TEXT UNDER STUDY:
Ive heard the big spikes called felling spikes/dogs.
 
mountainguyed67

Am I understanding you correctly that you installed the outside spike as is to go along with the current inside spike? In your pictures, they obviously don’t match... they are supposed to.

With a self-feeding chain, I can see you getting your saw bound up and possibly throwing a chain with that mid-matched spike set-up. At the very least you will be cutting diagonals when you are dogged in.

Dual spikes help tremendously with control and fatigue on big saws.
 
What I need practice on is chain sharpening. Mine will get dull, I'll do three passes on each tooth, then the saw will curve in one direction. I'll do one pass with the file on the faulty side, and it will still curve. Take two passes on the other side and curve the other direction. I end up going back and forth for a bit until I can get it to cut straight again. :homer:


Nothing is better for chain sharpening than more practice.

One tip is to quit counting strokes and sharpen each tooth until sharp. You will feel a difference in the file drag when the tooth is ready. Then use the raker gauge to adjust the depth of your rakers for each tooth. It sounds tedious, but it is the proper process and is much faster than a slow chain.

Don’t be afraid to remove material while filing. You are not conserving chains, you are cutting wood.

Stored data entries
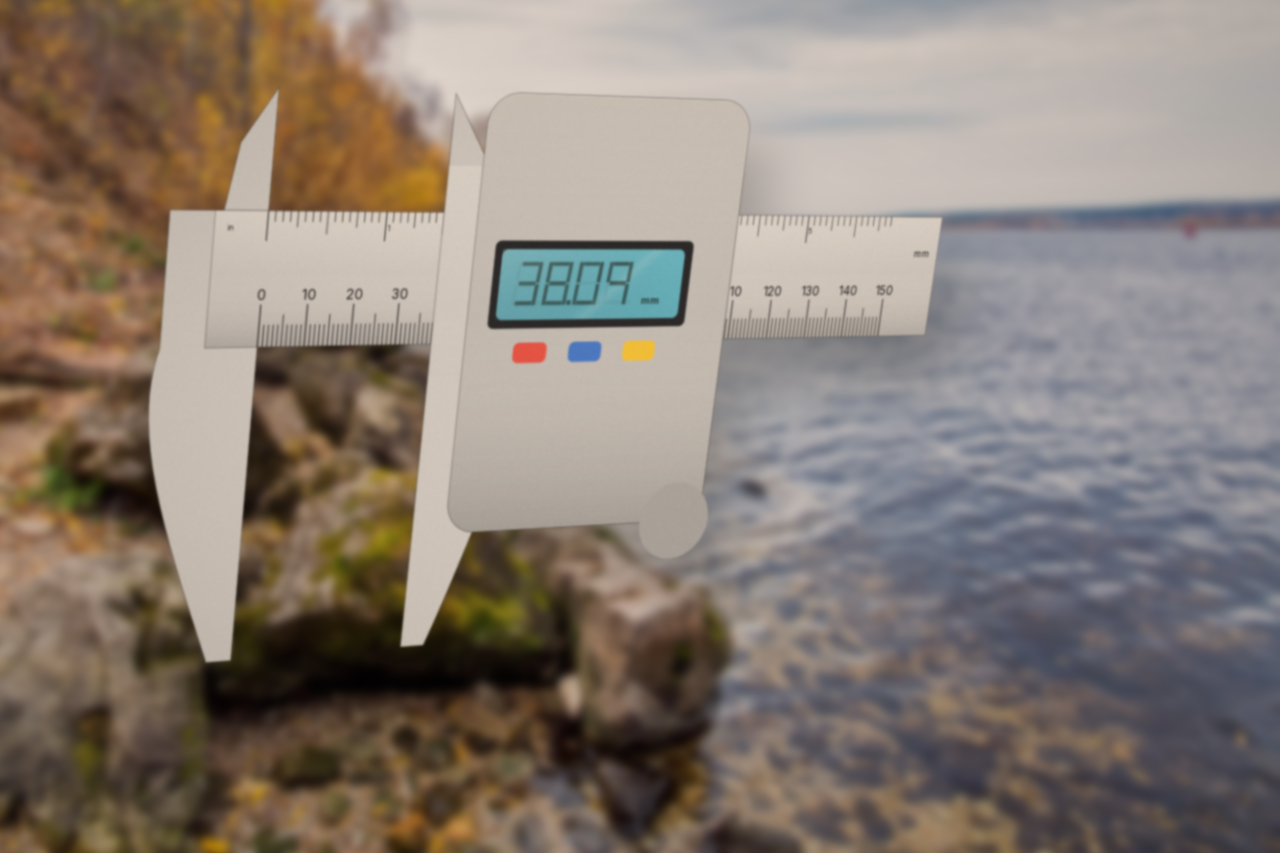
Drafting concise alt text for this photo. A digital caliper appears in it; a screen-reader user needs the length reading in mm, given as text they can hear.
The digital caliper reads 38.09 mm
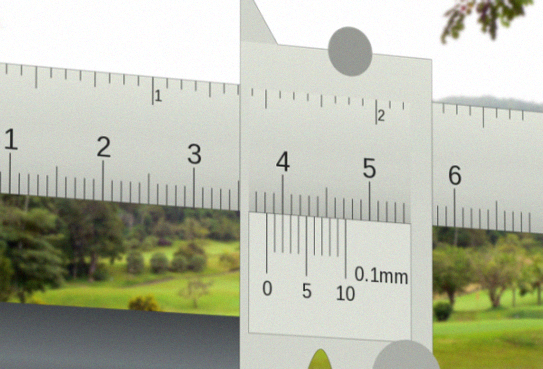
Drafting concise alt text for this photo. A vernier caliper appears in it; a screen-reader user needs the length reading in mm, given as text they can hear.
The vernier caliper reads 38.2 mm
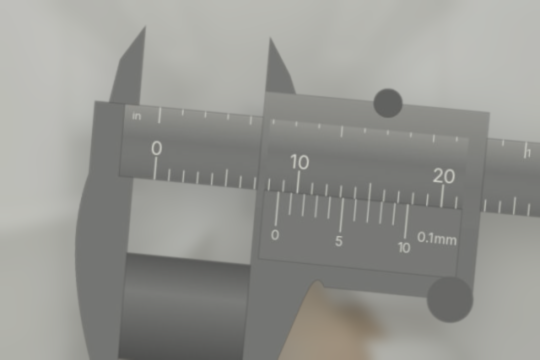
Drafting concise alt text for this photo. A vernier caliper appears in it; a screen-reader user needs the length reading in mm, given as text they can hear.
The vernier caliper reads 8.7 mm
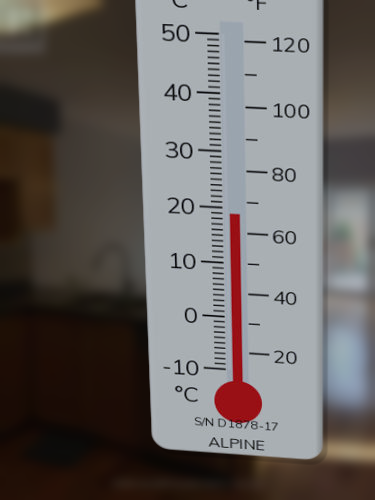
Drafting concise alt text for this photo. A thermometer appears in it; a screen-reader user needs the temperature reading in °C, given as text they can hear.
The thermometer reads 19 °C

WORK REQUIRED: List every problem that the chainsaw forum text says could result from the mismatched spike set-up. The records are separate material and have no connection to the text.

ANSWER TO THIS PROBLEM:
- Getting the saw bound up
- Possibly throwing a chain
- Cutting diagonals when dogged in